Part of the increased media attention is coming from an unlikely source — former talk-show host and Hairspray star Ricki Lake. Lake is involved with a new documentary on the harms of hormonal contraception. Lake and her director, Abby Epstein, say the goal of their documentary is simple: to “wake women up to the unexposed side effects” of contraceptives. According to Lake and Epstein, “in the 50 years since its release, the birth-control pill has become synonymous with women’s liberation and has been thought of as some sort of miracle drug.”
“But now, it’s making women sick, and so our goal with this film is to wake women up to the unexposed side effects of these powerful medications and the unforeseen consequences of repressing women’s natural cycles.”
According to Katie Yoder of the Media Research Center’s Culture & Media Institute, there is a “new message” about contraception. Yoder says it is simple: “Contraception isn't improving women's lives, but instead threatening their lives. Vanity Fair and Ricki Lake reflect a shift in the media’s praise for women ‘controlling their own bodies.’”

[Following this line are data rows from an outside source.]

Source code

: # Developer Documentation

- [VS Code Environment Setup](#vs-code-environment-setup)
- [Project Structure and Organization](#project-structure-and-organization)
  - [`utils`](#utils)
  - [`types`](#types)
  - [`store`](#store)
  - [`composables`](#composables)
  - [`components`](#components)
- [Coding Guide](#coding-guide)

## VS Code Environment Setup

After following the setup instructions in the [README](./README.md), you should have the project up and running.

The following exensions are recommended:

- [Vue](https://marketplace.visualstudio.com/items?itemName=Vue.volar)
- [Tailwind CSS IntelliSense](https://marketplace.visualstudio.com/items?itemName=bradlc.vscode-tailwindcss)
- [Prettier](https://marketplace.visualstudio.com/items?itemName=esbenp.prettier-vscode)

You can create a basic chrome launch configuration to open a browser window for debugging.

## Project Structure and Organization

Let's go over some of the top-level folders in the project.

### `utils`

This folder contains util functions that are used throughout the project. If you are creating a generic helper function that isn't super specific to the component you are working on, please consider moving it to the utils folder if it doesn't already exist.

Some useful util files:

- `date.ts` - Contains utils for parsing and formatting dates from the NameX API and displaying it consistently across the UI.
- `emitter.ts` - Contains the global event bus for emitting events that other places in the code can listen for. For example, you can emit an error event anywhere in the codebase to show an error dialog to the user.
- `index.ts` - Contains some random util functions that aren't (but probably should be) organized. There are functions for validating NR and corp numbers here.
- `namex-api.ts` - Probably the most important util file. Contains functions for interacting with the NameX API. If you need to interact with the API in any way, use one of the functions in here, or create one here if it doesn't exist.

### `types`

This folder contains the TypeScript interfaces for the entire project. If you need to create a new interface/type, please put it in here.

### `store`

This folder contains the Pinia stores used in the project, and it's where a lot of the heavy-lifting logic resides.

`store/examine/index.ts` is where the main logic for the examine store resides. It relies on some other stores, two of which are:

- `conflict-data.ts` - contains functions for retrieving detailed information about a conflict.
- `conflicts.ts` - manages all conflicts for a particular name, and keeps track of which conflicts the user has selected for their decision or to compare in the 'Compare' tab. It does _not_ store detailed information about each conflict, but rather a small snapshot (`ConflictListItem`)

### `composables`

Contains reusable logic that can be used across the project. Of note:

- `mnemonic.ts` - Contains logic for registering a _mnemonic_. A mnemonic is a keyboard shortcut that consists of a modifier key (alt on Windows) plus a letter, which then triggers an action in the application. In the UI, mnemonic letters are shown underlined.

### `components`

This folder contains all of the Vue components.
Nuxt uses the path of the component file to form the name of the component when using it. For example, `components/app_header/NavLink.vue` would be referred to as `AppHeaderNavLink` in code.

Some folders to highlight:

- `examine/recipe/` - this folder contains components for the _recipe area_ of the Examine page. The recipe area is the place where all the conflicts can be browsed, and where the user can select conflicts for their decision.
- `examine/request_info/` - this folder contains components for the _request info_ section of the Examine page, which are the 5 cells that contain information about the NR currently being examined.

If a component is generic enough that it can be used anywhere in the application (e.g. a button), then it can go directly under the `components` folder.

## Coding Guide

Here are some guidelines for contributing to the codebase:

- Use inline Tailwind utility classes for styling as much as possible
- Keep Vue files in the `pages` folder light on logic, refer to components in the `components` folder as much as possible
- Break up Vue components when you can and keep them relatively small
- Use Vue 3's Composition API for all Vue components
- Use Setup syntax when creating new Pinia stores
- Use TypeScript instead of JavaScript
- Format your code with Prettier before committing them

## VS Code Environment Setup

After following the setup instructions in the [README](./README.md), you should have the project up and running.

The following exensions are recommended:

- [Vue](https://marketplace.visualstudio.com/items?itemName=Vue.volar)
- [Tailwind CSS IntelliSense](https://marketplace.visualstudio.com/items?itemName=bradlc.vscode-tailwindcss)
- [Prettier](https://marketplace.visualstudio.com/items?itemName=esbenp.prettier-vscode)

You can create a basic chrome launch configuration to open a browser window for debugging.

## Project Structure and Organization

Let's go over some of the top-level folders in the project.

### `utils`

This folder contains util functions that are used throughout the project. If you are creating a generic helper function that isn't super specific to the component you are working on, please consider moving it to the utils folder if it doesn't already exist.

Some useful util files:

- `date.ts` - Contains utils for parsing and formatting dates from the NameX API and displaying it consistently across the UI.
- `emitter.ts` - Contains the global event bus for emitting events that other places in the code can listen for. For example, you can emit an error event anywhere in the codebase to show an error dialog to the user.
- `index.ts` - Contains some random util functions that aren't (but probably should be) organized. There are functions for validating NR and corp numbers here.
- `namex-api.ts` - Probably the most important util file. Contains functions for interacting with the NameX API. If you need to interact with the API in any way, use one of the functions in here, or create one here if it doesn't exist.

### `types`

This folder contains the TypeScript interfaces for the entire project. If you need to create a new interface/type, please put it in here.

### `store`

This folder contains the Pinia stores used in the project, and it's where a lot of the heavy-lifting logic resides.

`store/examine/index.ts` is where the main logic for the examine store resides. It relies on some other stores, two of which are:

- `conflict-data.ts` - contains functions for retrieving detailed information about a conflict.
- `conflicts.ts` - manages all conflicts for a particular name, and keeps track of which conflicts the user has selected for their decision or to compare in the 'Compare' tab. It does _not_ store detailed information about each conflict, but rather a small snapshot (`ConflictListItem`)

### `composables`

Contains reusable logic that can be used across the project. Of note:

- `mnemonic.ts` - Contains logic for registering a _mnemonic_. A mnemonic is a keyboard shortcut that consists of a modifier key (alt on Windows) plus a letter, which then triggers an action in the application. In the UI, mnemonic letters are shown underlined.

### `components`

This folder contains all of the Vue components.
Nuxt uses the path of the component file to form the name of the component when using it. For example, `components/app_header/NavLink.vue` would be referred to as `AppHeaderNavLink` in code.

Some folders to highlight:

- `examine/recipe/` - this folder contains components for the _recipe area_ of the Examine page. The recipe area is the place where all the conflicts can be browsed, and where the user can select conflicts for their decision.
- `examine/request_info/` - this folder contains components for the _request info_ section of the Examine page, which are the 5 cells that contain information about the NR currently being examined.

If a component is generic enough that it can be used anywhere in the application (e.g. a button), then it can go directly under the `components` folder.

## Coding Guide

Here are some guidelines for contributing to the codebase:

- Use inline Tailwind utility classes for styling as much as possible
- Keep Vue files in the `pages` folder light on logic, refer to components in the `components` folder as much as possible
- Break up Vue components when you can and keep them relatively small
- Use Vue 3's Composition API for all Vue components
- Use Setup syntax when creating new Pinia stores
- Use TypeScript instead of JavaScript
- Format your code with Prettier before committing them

Yoder says that the political debate triggered by the HHS contraception mandate is focusing national attention on the issue.
“Now is the perfect time to bring a new discussion of contraception to the table,” she said. “Americans have a renewed interest in both contraception and religious freedom because of the HHS mandate. A December 2013 poll by the Family Research Council and the Alliance Defending Freedom showed 59% of likely voters oppose forcing employers to buy insurance covering contraceptives and abortifacients.”
The Moral Dimension
Even with increasingly clear evidence of the damaging consequences of using birth control, those seeking to decrease usage of the product are facing an uphill climb. Across the country, funding exists for various forms of contraception at public colleges, and several states and the U.S. federal government require contraception and abortifacients in health-insurance coverage. Planned Parenthood, the nation's largest abortion provider, receives hundreds of millions of dollars annually from various governments, some of which goes to providing contraception.

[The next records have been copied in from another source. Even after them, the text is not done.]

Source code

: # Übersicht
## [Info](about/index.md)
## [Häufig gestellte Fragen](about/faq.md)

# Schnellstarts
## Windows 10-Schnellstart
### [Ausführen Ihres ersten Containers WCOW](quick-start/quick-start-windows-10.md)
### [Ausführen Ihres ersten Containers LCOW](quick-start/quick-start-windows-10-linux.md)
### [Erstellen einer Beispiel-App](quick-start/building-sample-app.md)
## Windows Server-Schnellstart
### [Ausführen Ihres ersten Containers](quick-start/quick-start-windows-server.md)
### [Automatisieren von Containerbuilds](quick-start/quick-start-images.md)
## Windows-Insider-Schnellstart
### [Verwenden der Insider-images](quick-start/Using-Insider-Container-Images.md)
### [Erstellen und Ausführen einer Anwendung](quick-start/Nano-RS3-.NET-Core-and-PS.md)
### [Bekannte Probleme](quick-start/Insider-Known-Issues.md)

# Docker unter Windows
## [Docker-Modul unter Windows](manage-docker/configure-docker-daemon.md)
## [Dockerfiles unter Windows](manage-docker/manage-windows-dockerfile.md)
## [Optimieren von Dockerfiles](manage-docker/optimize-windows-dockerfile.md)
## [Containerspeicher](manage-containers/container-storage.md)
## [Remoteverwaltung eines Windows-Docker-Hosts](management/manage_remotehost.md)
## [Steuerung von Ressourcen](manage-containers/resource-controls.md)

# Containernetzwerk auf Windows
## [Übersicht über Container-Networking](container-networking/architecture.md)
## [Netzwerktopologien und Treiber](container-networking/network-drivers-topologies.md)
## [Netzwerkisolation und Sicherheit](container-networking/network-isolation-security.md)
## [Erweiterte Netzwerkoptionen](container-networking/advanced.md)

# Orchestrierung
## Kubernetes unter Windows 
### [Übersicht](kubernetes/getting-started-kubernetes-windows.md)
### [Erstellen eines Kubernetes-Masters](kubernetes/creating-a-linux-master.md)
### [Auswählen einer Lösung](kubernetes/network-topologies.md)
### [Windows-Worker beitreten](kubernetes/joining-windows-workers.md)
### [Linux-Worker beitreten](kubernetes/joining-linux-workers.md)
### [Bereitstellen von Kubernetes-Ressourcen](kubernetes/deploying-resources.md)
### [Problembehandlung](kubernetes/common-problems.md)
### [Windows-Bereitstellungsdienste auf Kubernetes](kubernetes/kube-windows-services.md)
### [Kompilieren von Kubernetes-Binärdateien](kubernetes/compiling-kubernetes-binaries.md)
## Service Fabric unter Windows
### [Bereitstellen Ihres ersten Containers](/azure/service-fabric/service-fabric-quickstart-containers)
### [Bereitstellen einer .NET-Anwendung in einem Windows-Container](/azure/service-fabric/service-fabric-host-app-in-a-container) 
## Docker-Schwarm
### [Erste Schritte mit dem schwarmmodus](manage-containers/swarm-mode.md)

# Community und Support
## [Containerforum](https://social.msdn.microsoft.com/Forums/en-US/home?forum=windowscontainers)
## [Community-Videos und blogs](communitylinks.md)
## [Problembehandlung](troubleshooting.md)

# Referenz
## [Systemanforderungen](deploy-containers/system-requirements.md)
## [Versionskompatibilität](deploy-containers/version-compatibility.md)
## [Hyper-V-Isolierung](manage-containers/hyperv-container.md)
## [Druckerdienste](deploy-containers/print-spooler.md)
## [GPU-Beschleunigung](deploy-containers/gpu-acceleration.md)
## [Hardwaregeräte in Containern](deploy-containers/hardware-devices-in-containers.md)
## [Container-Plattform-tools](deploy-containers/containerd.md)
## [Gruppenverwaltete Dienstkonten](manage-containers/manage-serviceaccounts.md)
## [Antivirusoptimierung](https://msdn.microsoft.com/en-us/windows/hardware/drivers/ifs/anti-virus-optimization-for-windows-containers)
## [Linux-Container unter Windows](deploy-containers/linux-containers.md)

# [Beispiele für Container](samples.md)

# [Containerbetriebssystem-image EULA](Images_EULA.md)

Just as alarming to many has been the approval by the U.S. Food and Drug Administration, last year, to allow Plan B One-Step without a prescription. More recently, the FDA said generic forms of Plan B could be sold without a prescription to women of all ages.
According to Damon Owens, the executive director of the Theology of the Body Institute, a persuasive case against contraception can’t rely solely on health concerns. Rather, as the Catholic Church teaches, it must also incorporate a moral dimension.
The Catechism of the Catholic Church states that contraception is “intrinsically evil,” because by its nature it contradicts both the possibility of the generation of life and the mutual self-giving between a husband and wife for which human sexuality is intended (2370).
“What appear as simple moral divides in the culture wars are really fundamental conflicts about the meaning of existence and life,” Owens told the Register. “Abortion, contraception, divorce, fornication and euthanasia are just a few examples of newly accepted practices that are rooted in a view that we exist for our own sake.”
“People choose them because they think they will bring happiness,” said Owens. “The truth that they can never bring us the joy we long for is too hard for some to bear. This truth is not a Christian imposition. It is a reality for each of us to encounter and choose.”
Register correspondent Dustin Siggins writes from Washington.